É bem provável, porém, que a culpa de se andar a falar demasiado das falhas do PSD seja própria. O PSD tem mostrado debilidades inesperadas, para quem teve todo o tempo do mundo para se preparar. É, no mínimo, estranho que a um mês e meio das eleições exista sequer a possibilidade remota de os sociais-democratas não ganharem as eleições, estando o País no estado que todos conhecemos.

Temos, assim, os socialistas sem qualquer outra ideia para o País que não seja a de dizer que tudo estaria a correr às mil maravilhas se o PSD tivesse assinado o PEC IV na tal reunião transformada em assunto fundamental, os sociais-democratas entretidos a metralhar os pés sem que saibamos claramente o que defendem para o País, e um Presidente apostado em provar a sua inutilidade. Mas, pior que isto, é a sensação de andarem perdidos em guerras de alecrim e manjerona, enquanto os portugueses olham estarrecidos para este triste espectáculo.

Não há outra forma de o dizer: os nossos mais altos responsáveis políticos não parecem estar bem cientes da crise que atravessamos. Ainda não perceberam a necessidade de entendimentos, de que precisamos de propostas claras, de que a flexibilidade negocial e a abertura às propostas alheias é vital.

Tive um pesadelo. Nele apareciam todos os nossos principais políticos a repetir a pergunta de José Sócrates no congresso do PS. "Estão connosco?" A resposta era um retumbante "não". Nessa altura, quem estava em causa não era Passos, Sócrates ou Cavaco, era a própria democracia.
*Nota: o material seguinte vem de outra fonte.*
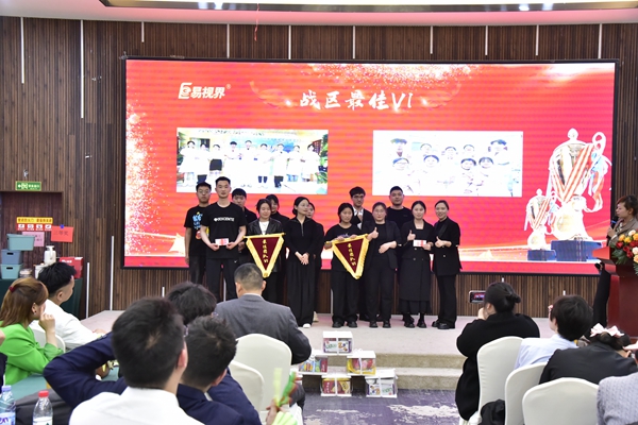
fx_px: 780
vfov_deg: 30.5
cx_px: 319
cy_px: 212
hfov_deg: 44.5
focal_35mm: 44
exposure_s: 1/200
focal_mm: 44
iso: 6400
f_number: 5.6
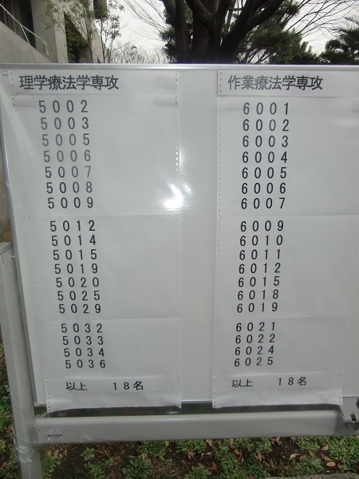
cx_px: 180
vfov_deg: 71.6
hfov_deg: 56.8
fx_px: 332
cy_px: 240
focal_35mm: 24
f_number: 3.2
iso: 64
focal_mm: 4.3
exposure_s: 1/640
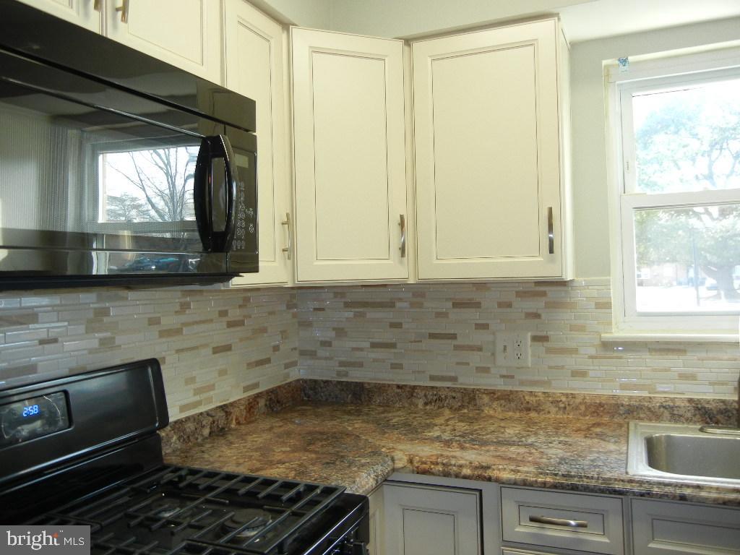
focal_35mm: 30
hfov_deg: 60.0
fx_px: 641
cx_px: 370
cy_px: 278
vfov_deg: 46.8
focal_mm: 5.4
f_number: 3.5
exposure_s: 1/34.6
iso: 160
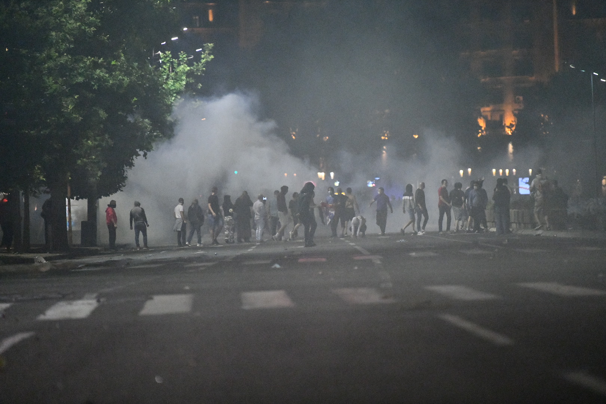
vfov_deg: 6.9
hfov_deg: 10.3
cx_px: 303
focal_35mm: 200
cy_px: 202
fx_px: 3366
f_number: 3.2
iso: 16000
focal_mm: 200
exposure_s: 1/1000
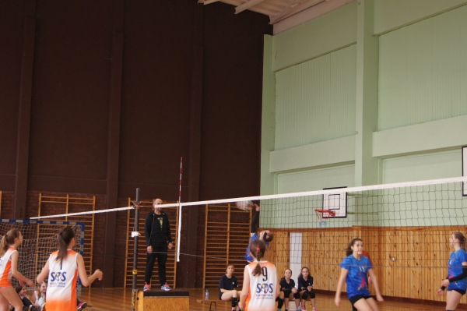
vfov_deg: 22.6
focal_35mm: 60
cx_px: 234
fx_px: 778
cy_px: 156
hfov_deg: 33.4
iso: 800
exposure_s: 1/60
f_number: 5
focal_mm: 40
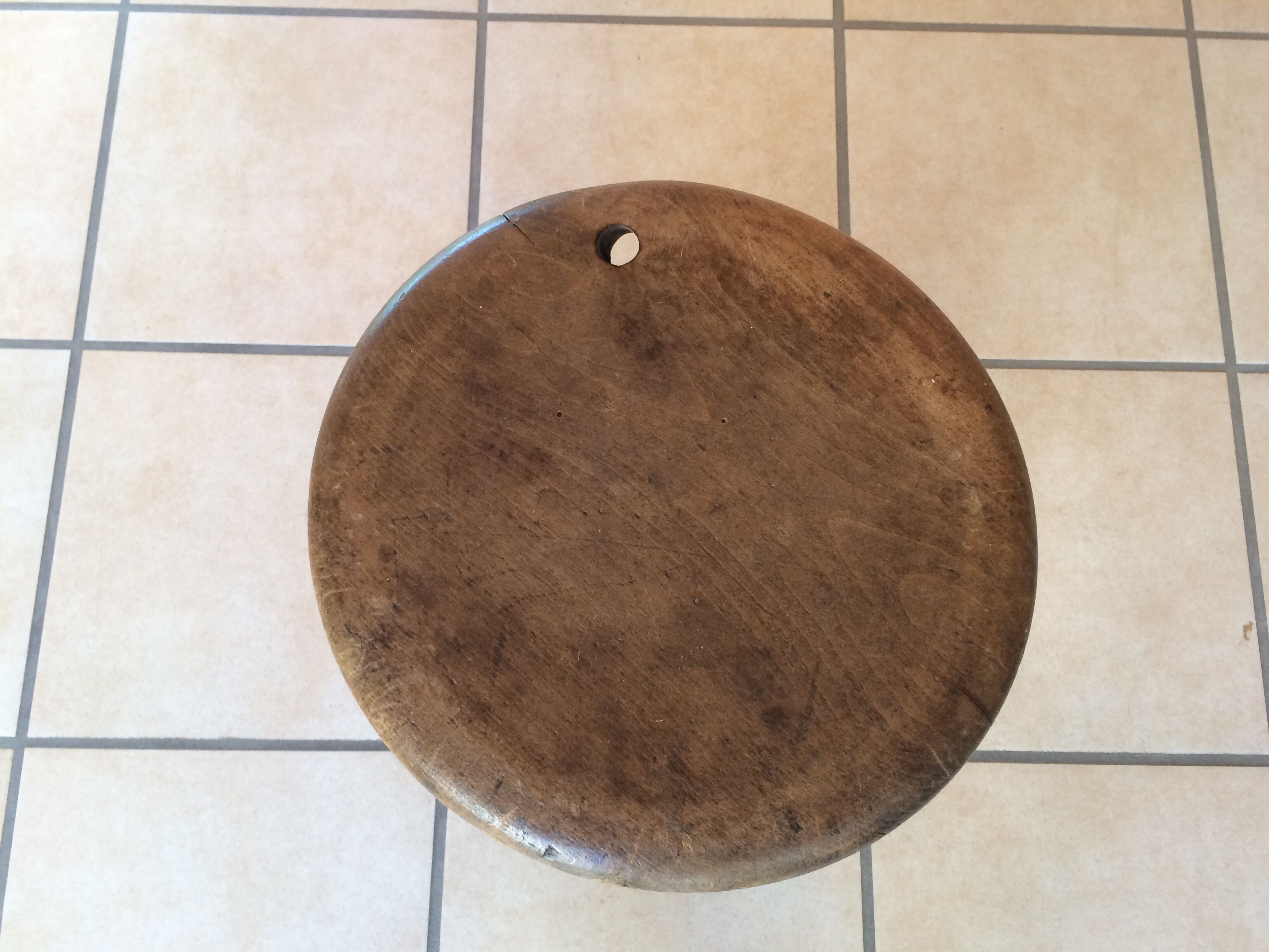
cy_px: 476
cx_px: 634
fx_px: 1063
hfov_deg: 61.7
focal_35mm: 29
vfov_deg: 48.2
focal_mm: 4.15
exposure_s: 1/33
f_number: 2.2
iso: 64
2. Quando um candidato a deputado diz não conhecer o programa do partido pelo qual concorre e afirma não estar disposto a exercer o cargo para que foi eleito pelos cidadãos se não lhe derem um determinado cargo, fica tudo dito sobre a personagem. Nobre faz agora exactamente o que até há pouco tempo criticava nos políticos. Bem pregava Frei Tomás...

A escolha de Fernando Nobre foi mais que um erro, foi a compra duma enorme cruz, que o PSD agora vai ter de carregar. E o pior de tudo é perceber que a escolha dos cabeças de lista teria sido excelente não fosse este terrível equívoco.